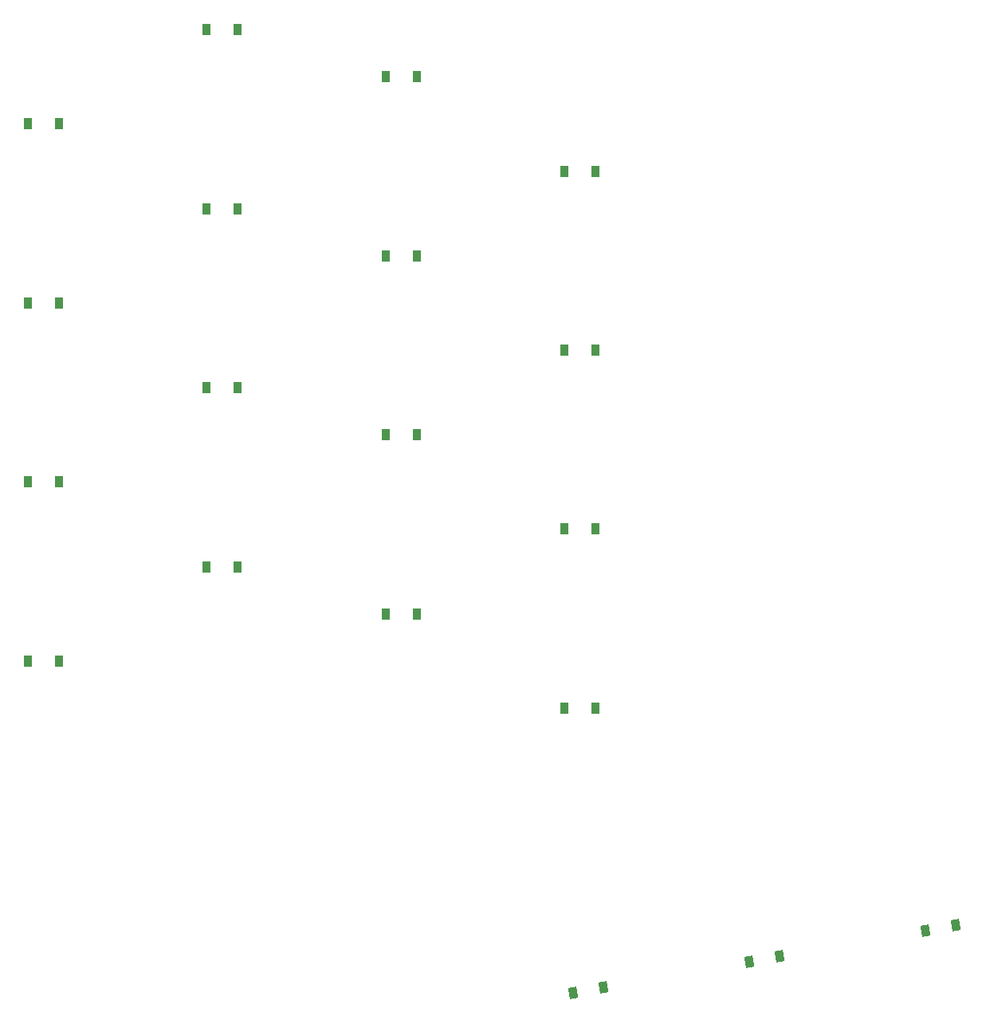
<source format=gbr>
%TF.GenerationSoftware,KiCad,Pcbnew,(6.0.4)*%
%TF.CreationDate,2022-07-19T16:53:05+02:00*%
%TF.ProjectId,macropad_routed_rounded_jlc,6d616372-6f70-4616-945f-726f75746564,v1.0.0*%
%TF.SameCoordinates,Original*%
%TF.FileFunction,Paste,Top*%
%TF.FilePolarity,Positive*%
%FSLAX46Y46*%
G04 Gerber Fmt 4.6, Leading zero omitted, Abs format (unit mm)*
G04 Created by KiCad (PCBNEW (6.0.4)) date 2022-07-19 16:53:05*
%MOMM*%
%LPD*%
G01*
G04 APERTURE LIST*
G04 Aperture macros list*
%AMRotRect*
0 Rectangle, with rotation*
0 The origin of the aperture is its center*
0 $1 length*
0 $2 width*
0 $3 Rotation angle, in degrees counterclockwise*
0 Add horizontal line*
21,1,$1,$2,0,0,$3*%
G04 Aperture macros list end*
%ADD10R,0.900000X1.200000*%
%ADD11RotRect,0.900000X1.200000X10.000000*%
G04 APERTURE END LIST*
D10*
%TO.C,D1*%
X69488250Y-135100000D03*
X72788250Y-135100000D03*
%TD*%
%TO.C,D16*%
X126488250Y-83100000D03*
X129788250Y-83100000D03*
%TD*%
%TO.C,D10*%
X107488250Y-111100000D03*
X110788250Y-111100000D03*
%TD*%
%TO.C,D6*%
X88488250Y-106100000D03*
X91788250Y-106100000D03*
%TD*%
%TO.C,D8*%
X88488250Y-68100000D03*
X91788250Y-68100000D03*
%TD*%
%TO.C,D7*%
X88488250Y-87100000D03*
X91788250Y-87100000D03*
%TD*%
D11*
%TO.C,D19*%
X164804253Y-163711927D03*
X168054119Y-163138889D03*
%TD*%
D10*
%TO.C,D15*%
X126488250Y-102100000D03*
X129788250Y-102100000D03*
%TD*%
%TO.C,D14*%
X126488250Y-121100000D03*
X129788250Y-121100000D03*
%TD*%
%TO.C,D4*%
X69488250Y-78100000D03*
X72788250Y-78100000D03*
%TD*%
%TO.C,D5*%
X88488250Y-125100000D03*
X91788250Y-125100000D03*
%TD*%
%TO.C,D12*%
X107488250Y-73100000D03*
X110788250Y-73100000D03*
%TD*%
D11*
%TO.C,D17*%
X127381558Y-170310558D03*
X130631424Y-169737520D03*
%TD*%
D10*
%TO.C,D3*%
X69488250Y-97100000D03*
X72788250Y-97100000D03*
%TD*%
%TO.C,D13*%
X126488250Y-140100000D03*
X129788250Y-140100000D03*
%TD*%
%TO.C,D11*%
X107488250Y-92100000D03*
X110788250Y-92100000D03*
%TD*%
%TO.C,D2*%
X69488250Y-116100000D03*
X72788250Y-116100000D03*
%TD*%
%TO.C,D9*%
X107488250Y-130100000D03*
X110788250Y-130100000D03*
%TD*%
D11*
%TO.C,D18*%
X146092905Y-167011242D03*
X149342771Y-166438204D03*
%TD*%
M02*

</source>
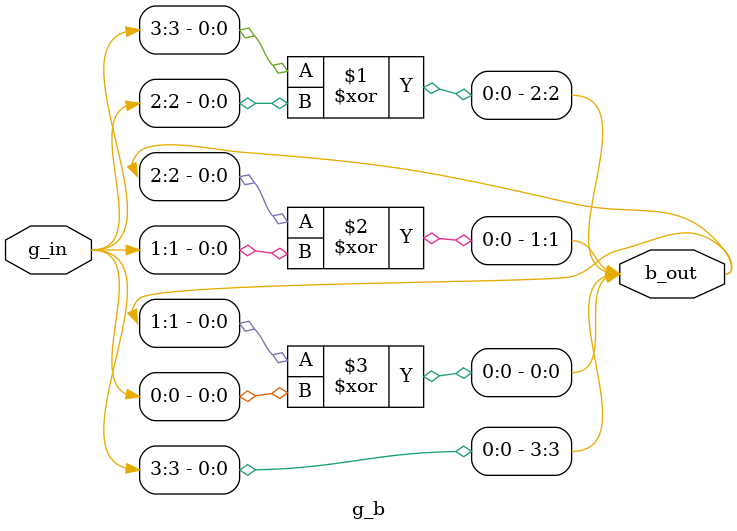
<source format=v>
module g_b(
    input [3:0] g_in,
    output [3:0] b_out
    );
    assign b_out[3] = g_in[3];
    assign b_out[2] = b_out[3] ^ g_in[2];
    assign b_out[1] = b_out[2] ^ g_in[1];
    assign b_out[0] = b_out[1] ^ g_in[0];
endmodule

</source>
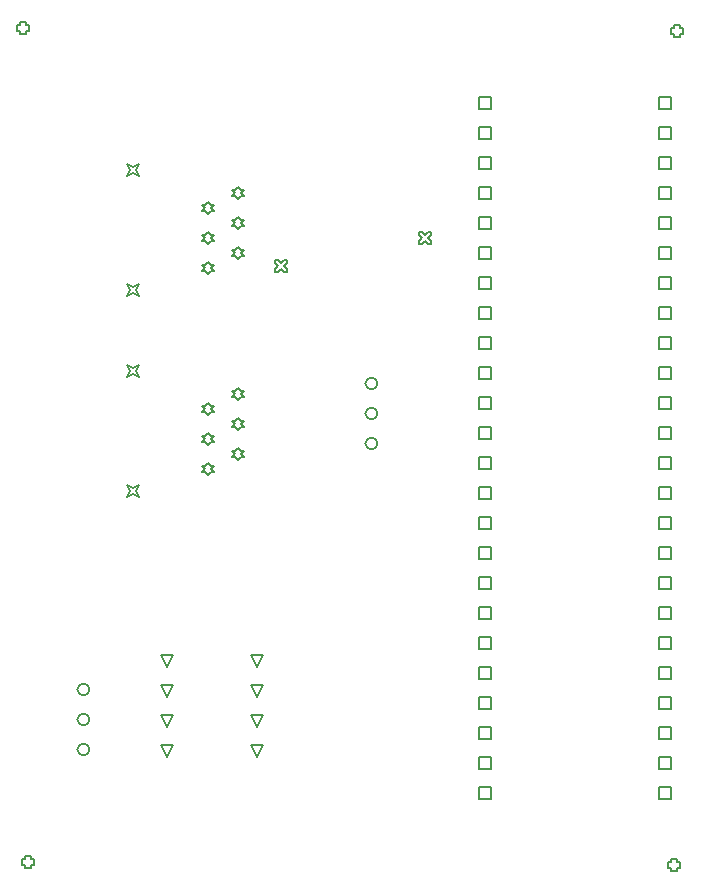
<source format=gbr>
%TF.GenerationSoftware,Altium Limited,Altium Designer,19.1.8 (144)*%
G04 Layer_Color=2752767*
%FSLAX26Y26*%
%MOIN*%
%TF.FileFunction,Drawing*%
%TF.Part,Single*%
G01*
G75*
%TA.AperFunction,NonConductor*%
%ADD46C,0.005000*%
%ADD47C,0.006667*%
D46*
X2250000Y1045000D02*
Y1085000D01*
X2290000D01*
Y1045000D01*
X2250000D01*
Y1145000D02*
Y1185000D01*
X2290000D01*
Y1145000D01*
X2250000D01*
Y1245000D02*
Y1285000D01*
X2290000D01*
Y1245000D01*
X2250000D01*
Y2645000D02*
Y2685000D01*
X2290000D01*
Y2645000D01*
X2250000D01*
Y2545000D02*
Y2585000D01*
X2290000D01*
Y2545000D01*
X2250000D01*
Y2445000D02*
Y2485000D01*
X2290000D01*
Y2445000D01*
X2250000D01*
X1650000Y1245000D02*
Y1285000D01*
X1690000D01*
Y1245000D01*
X1650000D01*
X2250000Y945000D02*
Y985000D01*
X2290000D01*
Y945000D01*
X2250000D01*
Y845000D02*
Y885000D01*
X2290000D01*
Y845000D01*
X2250000D01*
Y745000D02*
Y785000D01*
X2290000D01*
Y745000D01*
X2250000D01*
Y645000D02*
Y685000D01*
X2290000D01*
Y645000D01*
X2250000D01*
Y545000D02*
Y585000D01*
X2290000D01*
Y545000D01*
X2250000D01*
Y445000D02*
Y485000D01*
X2290000D01*
Y445000D01*
X2250000D01*
Y345000D02*
Y385000D01*
X2290000D01*
Y345000D01*
X2250000D01*
X1650000D02*
Y385000D01*
X1690000D01*
Y345000D01*
X1650000D01*
Y445000D02*
Y485000D01*
X1690000D01*
Y445000D01*
X1650000D01*
Y545000D02*
Y585000D01*
X1690000D01*
Y545000D01*
X1650000D01*
Y645000D02*
Y685000D01*
X1690000D01*
Y645000D01*
X1650000D01*
Y745000D02*
Y785000D01*
X1690000D01*
Y745000D01*
X1650000D01*
Y845000D02*
Y885000D01*
X1690000D01*
Y845000D01*
X1650000D01*
Y945000D02*
Y985000D01*
X1690000D01*
Y945000D01*
X1650000D01*
Y1045000D02*
Y1085000D01*
X1690000D01*
Y1045000D01*
X1650000D01*
Y1145000D02*
Y1185000D01*
X1690000D01*
Y1145000D01*
X1650000D01*
X2250000Y2345000D02*
Y2385000D01*
X2290000D01*
Y2345000D01*
X2250000D01*
Y2245000D02*
Y2285000D01*
X2290000D01*
Y2245000D01*
X2250000D01*
Y2145000D02*
Y2185000D01*
X2290000D01*
Y2145000D01*
X2250000D01*
Y2045000D02*
Y2085000D01*
X2290000D01*
Y2045000D01*
X2250000D01*
Y1945000D02*
Y1985000D01*
X2290000D01*
Y1945000D01*
X2250000D01*
Y1845000D02*
Y1885000D01*
X2290000D01*
Y1845000D01*
X2250000D01*
Y1745000D02*
Y1785000D01*
X2290000D01*
Y1745000D01*
X2250000D01*
Y1645000D02*
Y1685000D01*
X2290000D01*
Y1645000D01*
X2250000D01*
Y1545000D02*
Y1585000D01*
X2290000D01*
Y1545000D01*
X2250000D01*
Y1445000D02*
Y1485000D01*
X2290000D01*
Y1445000D01*
X2250000D01*
Y1345000D02*
Y1385000D01*
X2290000D01*
Y1345000D01*
X2250000D01*
X1650000D02*
Y1385000D01*
X1690000D01*
Y1345000D01*
X1650000D01*
Y1445000D02*
Y1485000D01*
X1690000D01*
Y1445000D01*
X1650000D01*
Y1545000D02*
Y1585000D01*
X1690000D01*
Y1545000D01*
X1650000D01*
Y1645000D02*
Y1685000D01*
X1690000D01*
Y1645000D01*
X1650000D01*
Y1745000D02*
Y1785000D01*
X1690000D01*
Y1745000D01*
X1650000D01*
Y1845000D02*
Y1885000D01*
X1690000D01*
Y1845000D01*
X1650000D01*
Y1945000D02*
Y1985000D01*
X1690000D01*
Y1945000D01*
X1650000D01*
Y2045000D02*
Y2085000D01*
X1690000D01*
Y2045000D01*
X1650000D01*
Y2145000D02*
Y2185000D01*
X1690000D01*
Y2145000D01*
X1650000D01*
Y2245000D02*
Y2285000D01*
X1690000D01*
Y2245000D01*
X1650000D01*
Y2345000D02*
Y2385000D01*
X1690000D01*
Y2345000D01*
X1650000D01*
Y2445000D02*
Y2485000D01*
X1690000D01*
Y2445000D01*
X1650000D01*
Y2545000D02*
Y2585000D01*
X1690000D01*
Y2545000D01*
X1650000D01*
Y2645000D02*
Y2685000D01*
X1690000D01*
Y2645000D01*
X1650000D01*
X910000Y485000D02*
X890000Y525000D01*
X930000D01*
X910000Y485000D01*
Y585000D02*
X890000Y625000D01*
X930000D01*
X910000Y585000D01*
Y685000D02*
X890000Y725000D01*
X930000D01*
X910000Y685000D01*
Y785000D02*
X890000Y825000D01*
X930000D01*
X910000Y785000D01*
X610000D02*
X590000Y825000D01*
X630000D01*
X610000Y785000D01*
Y685000D02*
X590000Y725000D01*
X630000D01*
X610000Y685000D01*
Y585000D02*
X590000Y625000D01*
X630000D01*
X610000Y585000D01*
Y485000D02*
X590000Y525000D01*
X630000D01*
X610000Y485000D01*
X745000Y2095000D02*
X755000Y2105000D01*
X765000D01*
X755000Y2115000D01*
X765000Y2125000D01*
X755000D01*
X745000Y2135000D01*
X735000Y2125000D01*
X725000D01*
X735000Y2115000D01*
X725000Y2105000D01*
X735000D01*
X745000Y2095000D01*
Y2195000D02*
X755000Y2205000D01*
X765000D01*
X755000Y2215000D01*
X765000Y2225000D01*
X755000D01*
X745000Y2235000D01*
X735000Y2225000D01*
X725000D01*
X735000Y2215000D01*
X725000Y2205000D01*
X735000D01*
X745000Y2195000D01*
Y2295000D02*
X755000Y2305000D01*
X765000D01*
X755000Y2315000D01*
X765000Y2325000D01*
X755000D01*
X745000Y2335000D01*
X735000Y2325000D01*
X725000D01*
X735000Y2315000D01*
X725000Y2305000D01*
X735000D01*
X745000Y2295000D01*
X845000Y2145000D02*
X855000Y2155000D01*
X865000D01*
X855000Y2165000D01*
X865000Y2175000D01*
X855000D01*
X845000Y2185000D01*
X835000Y2175000D01*
X825000D01*
X835000Y2165000D01*
X825000Y2155000D01*
X835000D01*
X845000Y2145000D01*
Y2245000D02*
X855000Y2255000D01*
X865000D01*
X855000Y2265000D01*
X865000Y2275000D01*
X855000D01*
X845000Y2285000D01*
X835000Y2275000D01*
X825000D01*
X835000Y2265000D01*
X825000Y2255000D01*
X835000D01*
X845000Y2245000D01*
Y2345000D02*
X855000Y2355000D01*
X865000D01*
X855000Y2365000D01*
X865000Y2375000D01*
X855000D01*
X845000Y2385000D01*
X835000Y2375000D01*
X825000D01*
X835000Y2365000D01*
X825000Y2355000D01*
X835000D01*
X845000Y2345000D01*
X475000Y2020000D02*
X485000Y2040000D01*
X475000Y2060000D01*
X495000Y2050000D01*
X515000Y2060000D01*
X505000Y2040000D01*
X515000Y2020000D01*
X495000Y2030000D01*
X475000Y2020000D01*
Y2420000D02*
X485000Y2440000D01*
X475000Y2460000D01*
X495000Y2450000D01*
X515000Y2460000D01*
X505000Y2440000D01*
X515000Y2420000D01*
X495000Y2430000D01*
X475000Y2420000D01*
X745000Y1425000D02*
X755000Y1435000D01*
X765000D01*
X755000Y1445000D01*
X765000Y1455000D01*
X755000D01*
X745000Y1465000D01*
X735000Y1455000D01*
X725000D01*
X735000Y1445000D01*
X725000Y1435000D01*
X735000D01*
X745000Y1425000D01*
Y1525000D02*
X755000Y1535000D01*
X765000D01*
X755000Y1545000D01*
X765000Y1555000D01*
X755000D01*
X745000Y1565000D01*
X735000Y1555000D01*
X725000D01*
X735000Y1545000D01*
X725000Y1535000D01*
X735000D01*
X745000Y1525000D01*
Y1625000D02*
X755000Y1635000D01*
X765000D01*
X755000Y1645000D01*
X765000Y1655000D01*
X755000D01*
X745000Y1665000D01*
X735000Y1655000D01*
X725000D01*
X735000Y1645000D01*
X725000Y1635000D01*
X735000D01*
X745000Y1625000D01*
X845000Y1475000D02*
X855000Y1485000D01*
X865000D01*
X855000Y1495000D01*
X865000Y1505000D01*
X855000D01*
X845000Y1515000D01*
X835000Y1505000D01*
X825000D01*
X835000Y1495000D01*
X825000Y1485000D01*
X835000D01*
X845000Y1475000D01*
Y1575000D02*
X855000Y1585000D01*
X865000D01*
X855000Y1595000D01*
X865000Y1605000D01*
X855000D01*
X845000Y1615000D01*
X835000Y1605000D01*
X825000D01*
X835000Y1595000D01*
X825000Y1585000D01*
X835000D01*
X845000Y1575000D01*
Y1675000D02*
X855000Y1685000D01*
X865000D01*
X855000Y1695000D01*
X865000Y1705000D01*
X855000D01*
X845000Y1715000D01*
X835000Y1705000D01*
X825000D01*
X835000Y1695000D01*
X825000Y1685000D01*
X835000D01*
X845000Y1675000D01*
X475000Y1350000D02*
X485000Y1370000D01*
X475000Y1390000D01*
X495000Y1380000D01*
X515000Y1390000D01*
X505000Y1370000D01*
X515000Y1350000D01*
X495000Y1360000D01*
X475000Y1350000D01*
Y1750000D02*
X485000Y1770000D01*
X475000Y1790000D01*
X495000Y1780000D01*
X515000Y1790000D01*
X505000Y1770000D01*
X515000Y1750000D01*
X495000Y1760000D01*
X475000Y1750000D01*
X2290000Y115000D02*
Y105000D01*
X2310000D01*
Y115000D01*
X2320000D01*
Y135000D01*
X2310000D01*
Y145000D01*
X2290000D01*
Y135000D01*
X2280000D01*
Y115000D01*
X2290000D01*
X135000Y125000D02*
Y115000D01*
X155000D01*
Y125000D01*
X165000D01*
Y145000D01*
X155000D01*
Y155000D01*
X135000D01*
Y145000D01*
X125000D01*
Y125000D01*
X135000D01*
X120000Y2905000D02*
Y2895000D01*
X140000D01*
Y2905000D01*
X150000D01*
Y2925000D01*
X140000D01*
Y2935000D01*
X120000D01*
Y2925000D01*
X110000D01*
Y2905000D01*
X120000D01*
X2300000Y2895000D02*
Y2885000D01*
X2320000D01*
Y2895000D01*
X2330000D01*
Y2915000D01*
X2320000D01*
Y2925000D01*
X2300000D01*
Y2915000D01*
X2290000D01*
Y2895000D01*
X2300000D01*
X970000Y2100000D02*
X980000D01*
X990000Y2110000D01*
X1000000Y2100000D01*
X1010000D01*
Y2110000D01*
X1000000Y2120000D01*
X1010000Y2130000D01*
Y2140000D01*
X1000000D01*
X990000Y2130000D01*
X980000Y2140000D01*
X970000D01*
Y2130000D01*
X980000Y2120000D01*
X970000Y2110000D01*
Y2100000D01*
X1450000Y2195000D02*
X1460000D01*
X1470000Y2205000D01*
X1480000Y2195000D01*
X1490000D01*
Y2205000D01*
X1480000Y2215000D01*
X1490000Y2225000D01*
Y2235000D01*
X1480000D01*
X1470000Y2225000D01*
X1460000Y2235000D01*
X1450000D01*
Y2225000D01*
X1460000Y2215000D01*
X1450000Y2205000D01*
Y2195000D01*
D47*
X1310000Y1530000D02*
G03*
X1310000Y1530000I-20000J0D01*
G01*
Y1630000D02*
G03*
X1310000Y1630000I-20000J0D01*
G01*
Y1730000D02*
G03*
X1310000Y1730000I-20000J0D01*
G01*
X350000Y710000D02*
G03*
X350000Y710000I-20000J0D01*
G01*
Y610000D02*
G03*
X350000Y610000I-20000J0D01*
G01*
Y510000D02*
G03*
X350000Y510000I-20000J0D01*
G01*
%TF.MD5,fb37bd3f83ad1f3a1a63e8d594b6643e*%
M02*

</source>
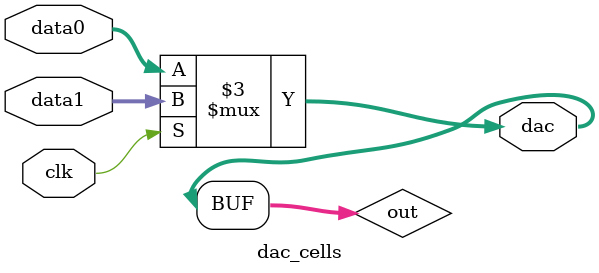
<source format=v>
`timescale 1ns / 1ns

module dac_cells(
	clk,
	data0,
	data1,
	dac
);

parameter width=16;

input  clk;
input  [width-1:0] data0;
input  [width-1:0] data1;
output [width-1:0] dac;

reg [width-1:0] r0=0, r1=0, out=0;
always @(posedge clk) begin
	r0 <= data0;
	r1 <= data1;
end
always @(clk) out <= clk ? data1 : data0;
assign dac = out;

endmodule

</source>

....................

▶ Work request
Nothing but the lines from the beginning of the material above through the line containing "G04 Gerber Fmt" should appear in the answer, copied exactly and free of pictures.

▶ Response for this exercise
<source format=gbr>
%TF.GenerationSoftware,KiCad,Pcbnew,(6.0.4)*%
%TF.CreationDate,2022-07-19T16:53:05+02:00*%
%TF.ProjectId,macropad_routed_rounded_jlc,6d616372-6f70-4616-945f-726f75746564,v1.0.0*%
%TF.SameCoordinates,Original*%
%TF.FileFunction,Paste,Top*%
%TF.FilePolarity,Positive*%
%FSLAX46Y46*%
G04 Gerber Fmt 4.6, Leading zero omitted, Abs format (unit mm)*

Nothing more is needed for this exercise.